[Saved data entries]
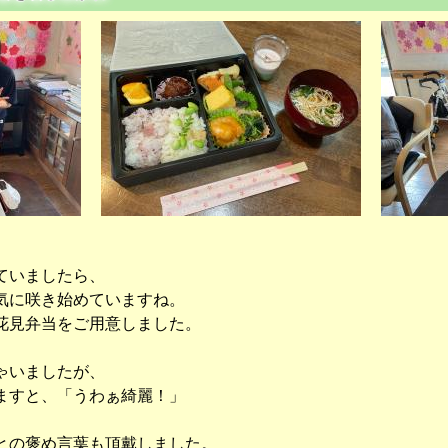
ていましたら、
気に咲き始めていますね。
花見弁当をご用意しました。
ゃいましたが、
ますと、「うわぁ綺麗！」
との褒め言葉も頂戴しました。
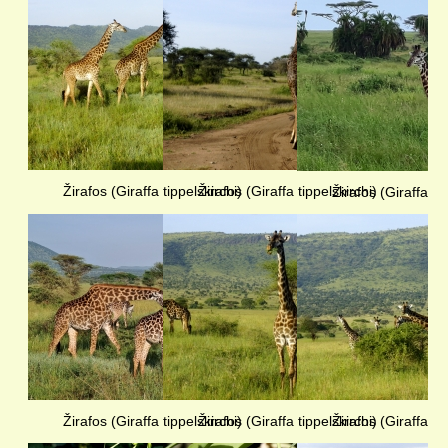
Žirafos (Giraffa tippelskirchi)
Žirafos (Giraffa tippelskirchi)
Žirafos (Giraffa tip
Žirafos (Giraffa tippelskirchi)
Žirafos (Giraffa tippelskirchi)
Žirafos (Giraffa tip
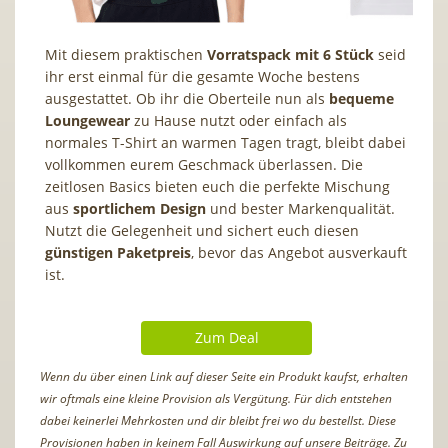
Mit diesem praktischen
Vorratspack mit 6 Stück
seid
ihr erst einmal für die gesamte Woche bestens
ausgestattet. Ob ihr die Oberteile nun als
bequeme
Loungewear
zu Hause nutzt oder einfach als
normales T-Shirt an warmen Tagen tragt, bleibt dabei
vollkommen eurem Geschmack überlassen. Die
zeitlosen Basics bieten euch die perfekte Mischung
aus
sportlichem Design
und bester Markenqualität.
Nutzt die Gelegenheit und sichert euch diesen
günstigen Paketpreis
, bevor das Angebot ausverkauft
ist.
Zum Deal
Wenn du über einen Link auf dieser Seite ein Produkt kaufst, erhalten
wir oftmals eine kleine Provision als Vergütung. Für dich entstehen
dabei keinerlei Mehrkosten und dir bleibt frei wo du bestellst. Diese
Provisionen haben in keinem Fall Auswirkung auf unsere Beiträge. Zu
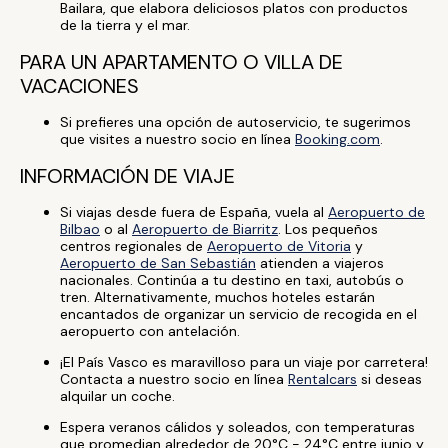
Bailara, que elabora deliciosos platos con productos
de la tierra y el mar.
PARA UN APARTAMENTO O VILLA DE
VACACIONES
Si prefieres una opción de autoservicio, te sugerimos
que visites a nuestro socio en línea
Booking.com
.
INFORMACIÓN DE VIAJE
Si viajas desde fuera de España, vuela al
Aeropuerto de
Bilbao
o al
Aeropuerto de Biarritz
. Los pequeños
centros regionales de
Aeropuerto de Vitoria
y
Aeropuerto de San Sebastián
atienden a viajeros
nacionales. Continúa a tu destino en taxi, autobús o
tren. Alternativamente, muchos hoteles estarán
encantados de organizar un servicio de recogida en el
aeropuerto con antelación.
¡El País Vasco es maravilloso para un viaje por carretera!
Contacta a nuestro socio en línea
Rentalcars
si deseas
alquilar un coche.
Espera veranos cálidos y soleados, con temperaturas
que promedian alrededor de 20°C - 24°C entre junio y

Directions - Working down from the line that contains "Contacta a nuestro socio en línea", retype each line exactly through the last line of the data, and give nothing else.

Answer to this problem -
Contacta a nuestro socio en línea
Rentalcars
si deseas
alquilar un coche.
Espera veranos cálidos y soleados, con temperaturas
que promedian alrededor de 20°C - 24°C entre junio y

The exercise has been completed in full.